Things to do
1. In the forum post below about restoring a hard drive image, which two partitions did the writer select during the recovery process?
2. Rewrite the paragraph beginning "Note that I did not try restoring" from the forum post below about restoring a hard drive image as a short bulleted list that keeps its main facts.

Text provided
Then I turned around and inserted the new main unformatted HDD into my Thinkpad's main HDD bay and rebooted again with the bootable recovery disk from the external USB CD/DVR-RW unit.  I ran a recovery operation which surprisingly offered two partitions(?) to recover (including a Track 0 / MBR partition which I did not image).   At that point I took a leap of faith and selected both the Track 0 / MBR partition along with my larger C Drive OS Primary partition Image as part the recovery process.   Was that actually nessecary in my case to choose both?

Anyway, everything worked out fine and the new HDD became C just like before only w/o the extended D drive logical partition that I did not want to transfer over to the smaller new platter HDD.

Note that I did not try restoring an image created from within Windows out of concern that there may be problems moving to a new clean and smaller platter HDD.   I can create images okay from within Windows and recovery individual files just fine also from within Windows.  I just feel nervous about restoring an entire primary OS booting partition Image from within Windows to a new fresh HDD.

George E. wrote:

Steve Smith wrote:

 

With regard to being able to restore your backup image, I would recommend testing this on a spare hard drive for peace of mind, plus this would give you a working 'spare' OS drive as an extra backup.

Given material
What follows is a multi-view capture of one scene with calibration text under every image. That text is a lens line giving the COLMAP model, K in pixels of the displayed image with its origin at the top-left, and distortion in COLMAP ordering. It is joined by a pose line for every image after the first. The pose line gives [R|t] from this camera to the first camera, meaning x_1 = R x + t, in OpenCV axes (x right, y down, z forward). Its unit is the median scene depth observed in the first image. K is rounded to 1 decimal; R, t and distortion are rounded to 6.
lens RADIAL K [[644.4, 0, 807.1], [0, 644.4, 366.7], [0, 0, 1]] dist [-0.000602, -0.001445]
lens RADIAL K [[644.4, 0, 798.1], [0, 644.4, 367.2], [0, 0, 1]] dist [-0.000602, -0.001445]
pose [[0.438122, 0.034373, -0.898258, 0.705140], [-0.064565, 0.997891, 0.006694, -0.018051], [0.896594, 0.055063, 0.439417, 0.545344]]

Results by task
1. The Track 0 / MBR partition and the larger C Drive OS Primary partition image.

2.
- The writer did not try restoring an image created from within Windows, fearing problems when moving to a new, clean, smaller platter HDD.
- Creating images and recovering individual files from within Windows works fine.
- The writer is nervous about restoring an entire primary OS booting partition image from within Windows to a fresh HDD.